# [PROVIDED DATA]
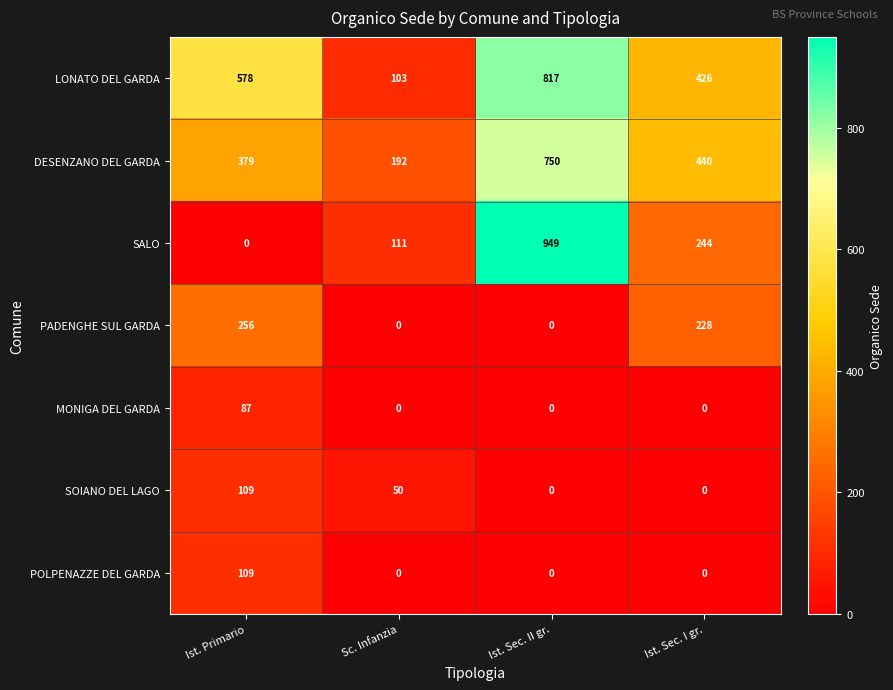

The LONATO DEL GARDA series shows 103 at Sc. Infanzia. True or false?

True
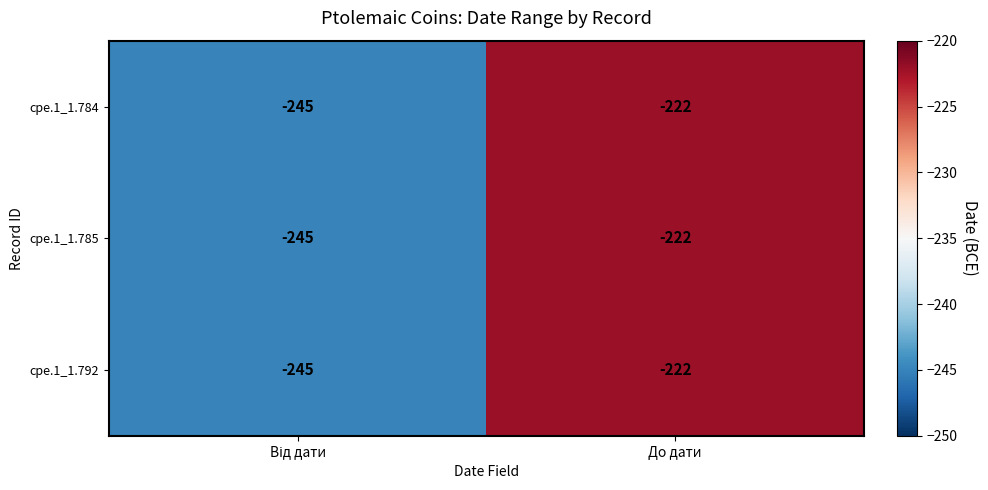

What is the sum of all cpe.1_1.785 values?

-467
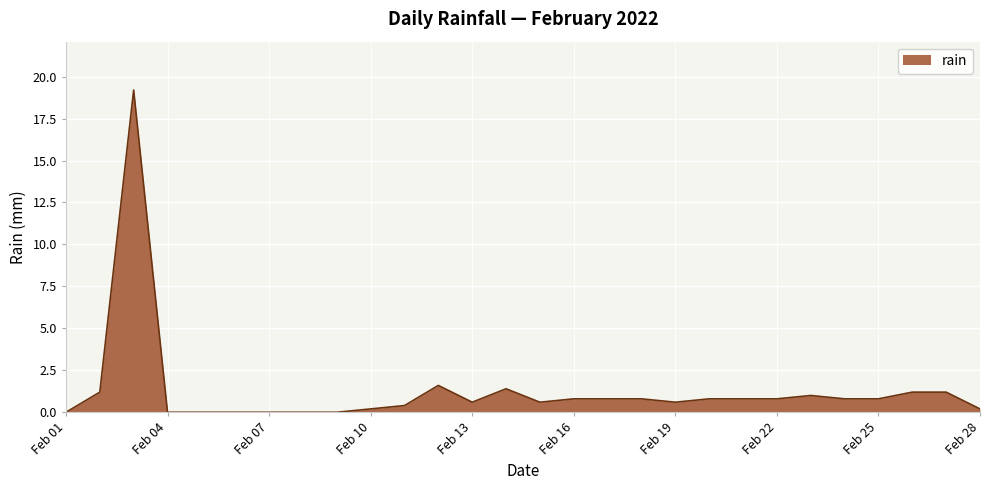

What is the difference between the second highest and second lowest values?

1.6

# [YOUR INSTRUCTIONS]
Pull out each line of the data above that contains the word "What". Case counts, so a line matches only if it has those letters in that same capitalization.

# [RESPONSE BOX]
What is the sum of all cpe.1_1.785 values?
What is the difference between the second highest and second lowest values?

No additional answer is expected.